Consultants are unhappy. When my husband had a day-case operation recently on a Saturday, the surgeon said to him beforehand ‘I hate doing this. If anything goes wrong, I have no bed to put you in.’ Not what you want to hear before the knife bites. It did go wrong. Before seven in the morning we were in Accident and Emergency.
The Daily Mail puts great stress on cancelled operations due to the strike. But when they count how many there have been, they don’t subtract the average number cancelled every day because of staff shortages. Look at NHS England’s own figures:
“During the quarter ending 30th September 2015, 16,397 operations were cancelled at the last minute for non-clinical reasons by NHS providers. In the same period in 2014/15, there were 15,898 cancelled operations.”

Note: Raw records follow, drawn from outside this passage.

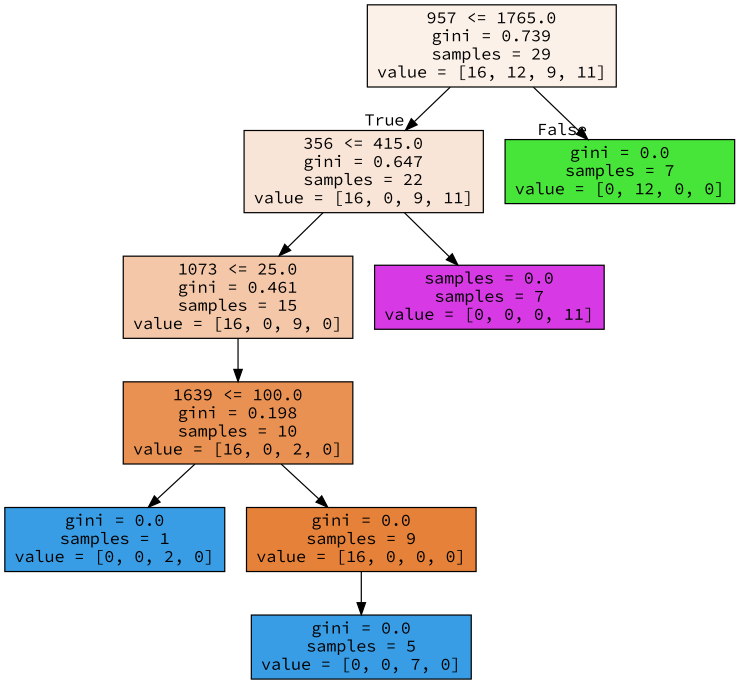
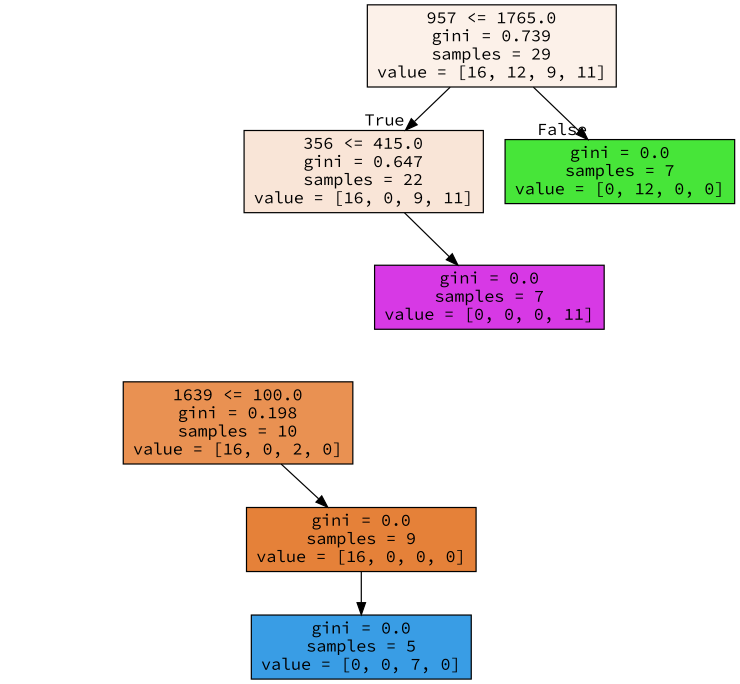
  digraph {
    fontname="Source Code Pro"
    node [color=black fillcolor="#399de5ff" fontname="Source Code Pro" shape=box style=filled]
    edge [fontname="Source Code Pro"]
    n1 [fillcolor="#e581391c" label="957 <= 1765.0\ngini = 0.739\nsamples = 29\nvalue = [16, 12, 9, 11]"]
    n2 [fillcolor="#e5813933" label="356 <= 415.0\ngini = 0.647\nsamples = 22\nvalue = [16, 0, 9, 11]"]
    n3 [fillcolor="#47e539ff" label="gini = 0.0\nsamples = 7\nvalue = [0, 12, 0, 0]"]
-   n4 [fillcolor="#e5813970" label="1073 <= 25.0\ngini = 0.461\nsamples = 15\nvalue = [16, 0, 9, 0]"]
-   n5 [fillcolor="#d739e5ff" label="samples = 0.0\nsamples = 7\nvalue = [0, 0, 0, 11]"]
+   n5 [fillcolor="#d739e5ff" label="gini = 0.0\nsamples = 7\nvalue = [0, 0, 0, 11]"]
    n6 [fillcolor="#e58139df" label="1639 <= 100.0\ngini = 0.198\nsamples = 10\nvalue = [16, 0, 2, 0]"]
-   n7 [label="gini = 0.0\nsamples = 1\nvalue = [0, 0, 2, 0]"]
    n8 [fillcolor="#e58139ff" label="gini = 0.0\nsamples = 9\nvalue = [16, 0, 0, 0]"]
    n9 [label="gini = 0.0\nsamples = 5\nvalue = [0, 0, 7, 0]"]
    n1 -> n2 [headlabel=True labelangle=45 labeldistance=2.5]
    n1 -> n3 [headlabel=False labelangle=-45 labeldistance=2.5]
-   n2 -> n4
    n2 -> n5
-   n4 -> n6
-   n6 -> n7
    n6 -> n8
    n8 -> n9
  }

Alright, enough ranting. What about climate change?
Haven’t you got it? The ideology that is destroying the NHS and treating junior doctors like robots is the ideology that is ruling the world, destroying species, ruining farms, burning forests and poisoning the seas – as side effects of the rush for profit. The market is neither human nor personal. It is served by the greedy, but they can’t control it. We are going to have to think of some better way of organising how to produce the things we need and how to share them out between all those who need them.